Restiamo un paese a vocazione feudale?
«Sì, e non sappiamo sfruttare quello che c’è di positivo. Il punto è che occorre saper guidare una società».
È una posizione illuminista dove razionalità e calcolo sono gli strumenti necessari. Ma non trova che questa società sia difficile da governare perché ormai è troppo complessa?
«Può anche essere. Ma prendiamo l’immondizia. A Stoccolma o a Berlino è un’esperienza di routine. A Napoli o a Palermo è una tragedia. È colpa dell’immondizia o della gestione? Lo stesso vale per la tecnologia».
Proprio la tecnologia ha preso a tal punto il sopravvento da diventare indipendente dalla nostra capacità di guidarla.
«L’alternativa qual è? Fermate il mondo voglio scendere».
A un certo punto ci verrà presentato il conto. O no?
«Sto leggendo un libro: Race Against the Machine,
“La corsa contro la macchina”, dove si parla di una tecnologia che sta esplodendo perché va a una velocità altissima. Secondo questa tesi si è creata una forbice tra sviluppo culturale e sviluppo tecnologico e noi siamo sempre meno in grado di controllare quest’ultimo a nostro vantaggio».
Insomma la tecnologia da alleata sta diventando una nemica dell’uomo. Ma se va troppo forte bisogna decelerare, come suggeriscono i teorici della decrescita?
«È facile a dirsi. Ma che ne pensano la Cina, l’India, la Corea, il Brasile e tra un po’ l’Africa? La decrescita non solo è auspicabile ma perfino possibile. Però in un senso diverso: bisogna diminuire gli sprechi, ma per farlo occorre avere nuove capacità di gestione della tecnologia. La decrescita non può essere il “volemose bene”. Del resto noi stiamo decrescendo e non per nostra volontà. La conseguenza sono i fallimenti a catena, la disoccupazione, i suicidi. Per meritare tecnologia e sviluppo da una società che ti dà meno ore di lavoro e più ricchezza devi avere una cultura, una politica, un’opinione pubblica e un’informazione all’altezza. Nel mio piccolo è quello che ho tentato di fare».
È l’ultimo illuminista.
«Non so se riconoscermi. In fondo, non c’è solo la ragione. In gran parte il cervello funziona sugli istinti e le emozioni senza le quali non si memorizza ».
E la socialità?
«Fondamentale».
Dà l’idea di essere un uomo molto appartato.
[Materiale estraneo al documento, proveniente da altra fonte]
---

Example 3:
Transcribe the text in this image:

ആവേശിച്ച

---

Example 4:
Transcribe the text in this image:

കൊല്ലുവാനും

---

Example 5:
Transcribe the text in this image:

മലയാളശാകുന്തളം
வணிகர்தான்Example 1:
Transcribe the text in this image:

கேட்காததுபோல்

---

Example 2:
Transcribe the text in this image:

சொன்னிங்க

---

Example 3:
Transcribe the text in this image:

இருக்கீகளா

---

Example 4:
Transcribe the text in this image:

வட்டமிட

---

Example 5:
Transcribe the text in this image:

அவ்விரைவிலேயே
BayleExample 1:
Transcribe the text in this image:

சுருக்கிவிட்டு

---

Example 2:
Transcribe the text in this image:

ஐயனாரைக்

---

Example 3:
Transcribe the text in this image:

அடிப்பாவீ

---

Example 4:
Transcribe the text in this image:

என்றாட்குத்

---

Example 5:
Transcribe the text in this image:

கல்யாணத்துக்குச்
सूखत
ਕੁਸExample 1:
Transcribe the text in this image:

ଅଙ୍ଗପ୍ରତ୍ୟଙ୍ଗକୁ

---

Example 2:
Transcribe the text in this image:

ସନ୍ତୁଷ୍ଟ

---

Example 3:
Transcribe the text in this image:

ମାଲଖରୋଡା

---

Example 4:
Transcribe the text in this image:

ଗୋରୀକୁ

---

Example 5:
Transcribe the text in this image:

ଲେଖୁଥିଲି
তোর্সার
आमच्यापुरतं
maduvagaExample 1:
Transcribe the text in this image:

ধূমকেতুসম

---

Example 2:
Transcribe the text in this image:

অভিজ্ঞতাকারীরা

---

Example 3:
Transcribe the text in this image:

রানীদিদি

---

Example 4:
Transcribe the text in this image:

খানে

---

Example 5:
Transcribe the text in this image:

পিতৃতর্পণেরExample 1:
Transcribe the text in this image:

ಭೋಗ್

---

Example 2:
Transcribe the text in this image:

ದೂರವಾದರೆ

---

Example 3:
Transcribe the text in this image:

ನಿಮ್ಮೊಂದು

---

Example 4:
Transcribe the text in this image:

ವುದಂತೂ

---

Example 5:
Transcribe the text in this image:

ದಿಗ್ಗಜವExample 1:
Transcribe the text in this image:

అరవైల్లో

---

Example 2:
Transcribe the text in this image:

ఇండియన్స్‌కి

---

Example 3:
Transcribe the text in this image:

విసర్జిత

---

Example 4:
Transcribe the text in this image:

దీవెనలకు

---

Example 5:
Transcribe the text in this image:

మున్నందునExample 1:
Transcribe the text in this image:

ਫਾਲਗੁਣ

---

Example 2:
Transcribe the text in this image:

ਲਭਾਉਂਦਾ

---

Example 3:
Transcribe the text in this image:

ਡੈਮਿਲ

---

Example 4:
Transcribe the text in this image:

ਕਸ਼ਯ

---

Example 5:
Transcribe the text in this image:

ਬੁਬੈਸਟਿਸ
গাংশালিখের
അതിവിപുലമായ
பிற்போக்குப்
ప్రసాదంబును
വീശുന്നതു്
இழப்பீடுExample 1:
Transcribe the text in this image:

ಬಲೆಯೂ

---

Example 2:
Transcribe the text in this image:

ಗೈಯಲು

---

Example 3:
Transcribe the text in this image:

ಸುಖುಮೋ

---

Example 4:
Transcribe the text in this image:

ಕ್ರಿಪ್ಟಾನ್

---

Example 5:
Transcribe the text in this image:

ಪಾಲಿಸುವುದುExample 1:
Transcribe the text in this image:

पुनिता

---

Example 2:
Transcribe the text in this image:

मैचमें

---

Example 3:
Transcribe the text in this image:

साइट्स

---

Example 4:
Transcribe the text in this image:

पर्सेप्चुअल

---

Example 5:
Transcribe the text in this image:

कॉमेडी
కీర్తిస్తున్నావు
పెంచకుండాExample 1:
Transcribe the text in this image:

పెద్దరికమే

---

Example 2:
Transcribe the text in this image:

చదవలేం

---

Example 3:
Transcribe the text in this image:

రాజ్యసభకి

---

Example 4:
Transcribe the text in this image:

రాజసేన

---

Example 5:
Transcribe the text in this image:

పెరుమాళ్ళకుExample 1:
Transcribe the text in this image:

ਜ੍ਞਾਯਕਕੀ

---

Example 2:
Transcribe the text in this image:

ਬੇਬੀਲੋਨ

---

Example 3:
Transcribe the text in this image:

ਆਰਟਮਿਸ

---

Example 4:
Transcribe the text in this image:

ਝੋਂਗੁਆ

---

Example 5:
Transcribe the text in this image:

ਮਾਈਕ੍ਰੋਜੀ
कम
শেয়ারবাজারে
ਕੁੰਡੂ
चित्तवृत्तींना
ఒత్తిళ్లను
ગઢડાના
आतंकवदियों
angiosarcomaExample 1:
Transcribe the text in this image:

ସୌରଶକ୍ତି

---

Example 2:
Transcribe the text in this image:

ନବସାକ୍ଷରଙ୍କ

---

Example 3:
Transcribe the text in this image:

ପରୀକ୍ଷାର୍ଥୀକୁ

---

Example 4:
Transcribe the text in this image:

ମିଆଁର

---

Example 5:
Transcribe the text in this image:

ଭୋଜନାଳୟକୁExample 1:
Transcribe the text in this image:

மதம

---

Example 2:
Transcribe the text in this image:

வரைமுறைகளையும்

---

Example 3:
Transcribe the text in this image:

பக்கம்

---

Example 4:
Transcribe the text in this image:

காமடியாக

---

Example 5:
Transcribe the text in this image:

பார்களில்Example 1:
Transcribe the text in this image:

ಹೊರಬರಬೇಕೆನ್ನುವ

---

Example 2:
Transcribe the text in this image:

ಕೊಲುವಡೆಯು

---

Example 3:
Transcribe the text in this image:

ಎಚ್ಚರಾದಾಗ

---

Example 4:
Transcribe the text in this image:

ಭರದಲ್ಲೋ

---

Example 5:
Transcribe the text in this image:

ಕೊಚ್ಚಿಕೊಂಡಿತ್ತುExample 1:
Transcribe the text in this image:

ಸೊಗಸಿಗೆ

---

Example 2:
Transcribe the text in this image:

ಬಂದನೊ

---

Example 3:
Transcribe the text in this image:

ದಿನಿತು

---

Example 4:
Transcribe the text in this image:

«Non frequento salotti. Con mia moglie, anche lei piemontese, facciamo una vita molto ritirata. Mangiamo alle sette di sera e alle undici andiamo a dormire».
L’emotività quando scatta?
«Per me scatta soprattutto quando mi siedo al pianoforte. Il jazz non è esecuzione ma composizione. E si manifesta in una creatività più spinta che se suonassi Beethoven o Liszt».
Creare è una parola impegnativa.
«È come quando si scrive. C’è una quantità enorme di persone che scrive poesie».
Bisognerebbe impedirgli di farlo.
«Perché? Se libera la mente e arricchisce va bene. Poi se qualcosa mi va di traversovado alla tastiera e mi passa tutto».